Last Friday, i received a mail from my CO, he told me he is still waiting for the internal checking process to be completed. I lodged a 175 Visa application on Sep 2009 as a Mechanical Engineer that was on the CSL at that time. But because of the pregnancy of my wife, we finished the medical examination and uploaded all the required materials on May 5th 2010.

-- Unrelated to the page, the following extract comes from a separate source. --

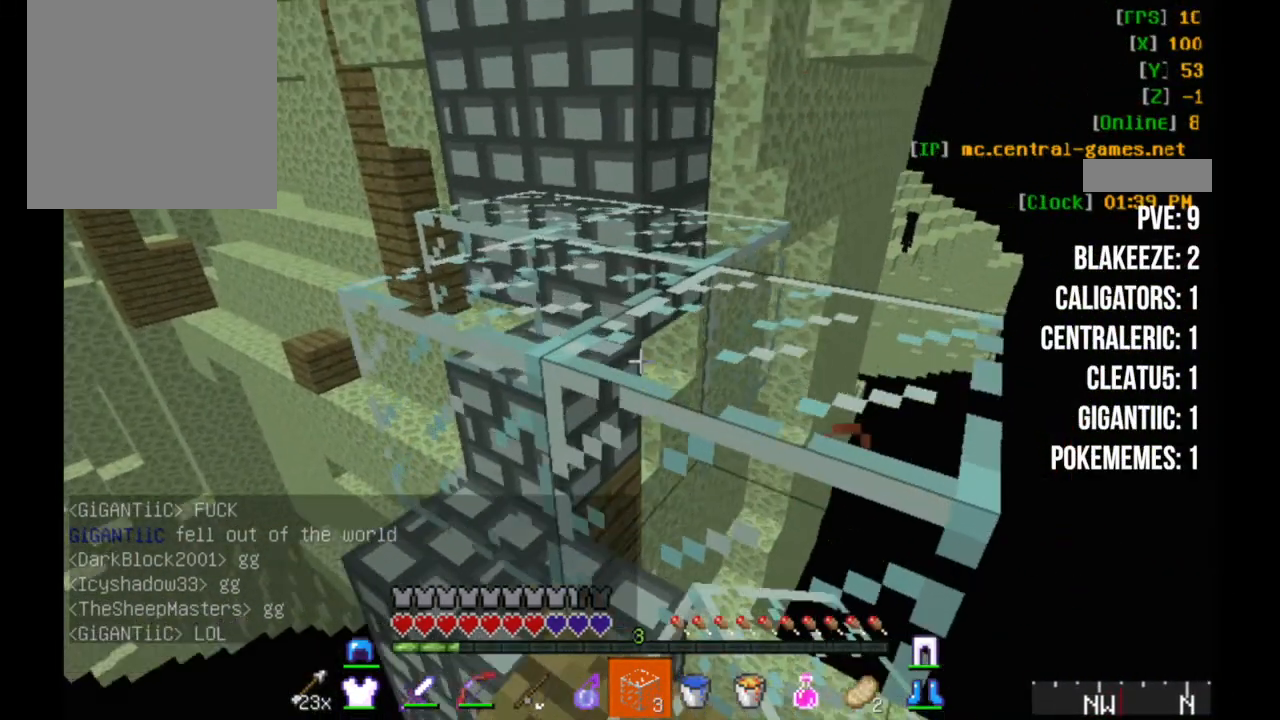
{"keys": ["d", "w"], "mouse": [], "events": [[500, "d", "down"]]}
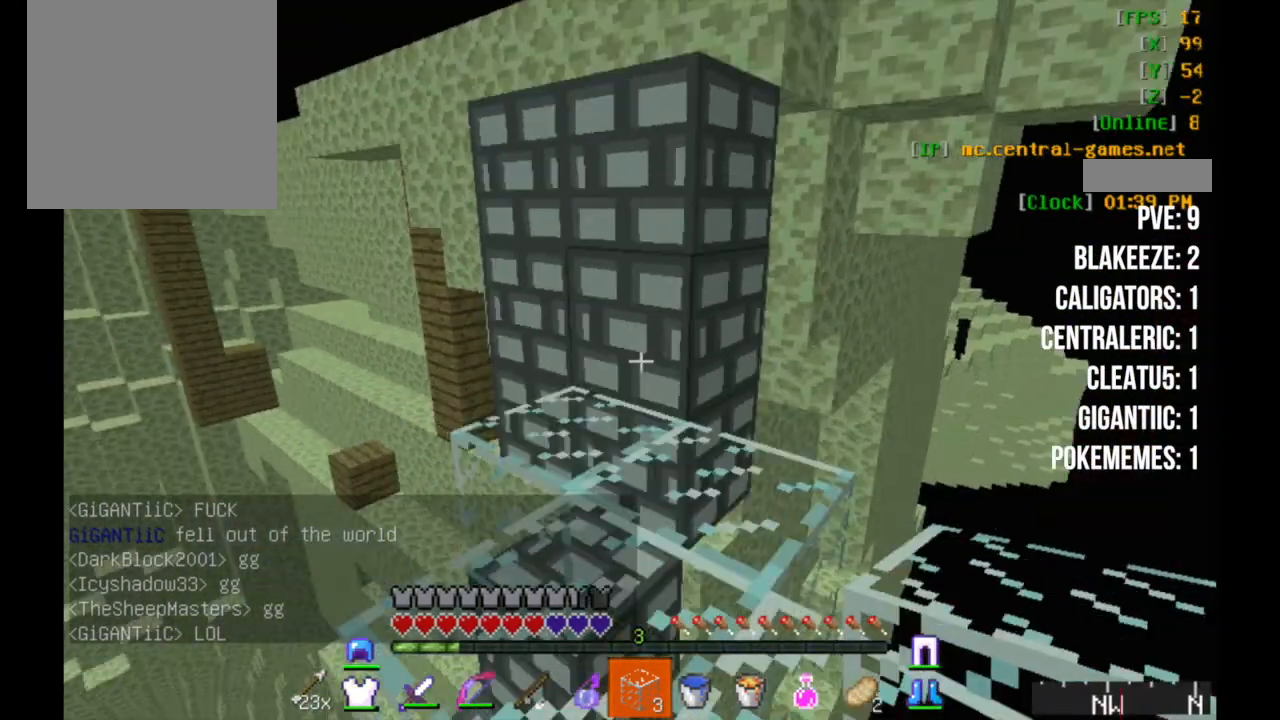
{"keys": ["w"], "mouse": ["right"], "events": [[167, "d", "up"], [267, "mouse_right", "down"], [333, "mouse_right", "up"], [500, "mouse_right", "down"]]}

But now, can anybody tell me what is the internal checks? and when will they finish?

Is it security check?

Can anybody help me?

We appreciate you are concerned at the time taken to process your
application.

Notes on file confirm that we are still waiting for the internal checking
process to be completed. The timing for the completion of these checks
varies from one case to another depending on individual circumstances.
Unfortunately, I am unable to provide you with a definitive timeframe for
finalisation of your application as some cases may take many months to
finalise.

I am following up on the status of your case on a regular basis to ensure
it is being processed as soon as practicable. You will be contacted if we
require more information when they proceed with processing your
application.

We appreciate your patience in this matter.


----------



## Wanderer (Jun 16, 2007)

Quite possibly is the security process and as for timing, what more can you expect from outsiders given


> The timing for the completion of these checks
> varies from one case to another depending on individual circumstances.
> Unfortunately, I am unable to provide you with a definitive timeframe for
> finalisation of your application as some cases may take many months to
> finalise.


There are so many factors as well as thousands of applications in process at any given time.


----------



## LUCKSHAN (Jul 22, 2010)

Wanderer said:


> Quite possibly is the security process and as for timing, what more can you expect from outsiders given
> 
> There are so many factors as well as thousands of applications in process at any given time.


Thank you, Wanderer!
i know that the security check is quite time-consuming, but i am not sure whether the internal check is security check. 
How can i get the information whether my case is under security check?


----------



## Wanderer (Jun 16, 2007)

LUCKSHAN said:


> Thank you, Wanderer!
> i know that the security check is quite time-consuming, but i am not sure whether the internal check is security check.
> How can i get the information whether my case is under security check?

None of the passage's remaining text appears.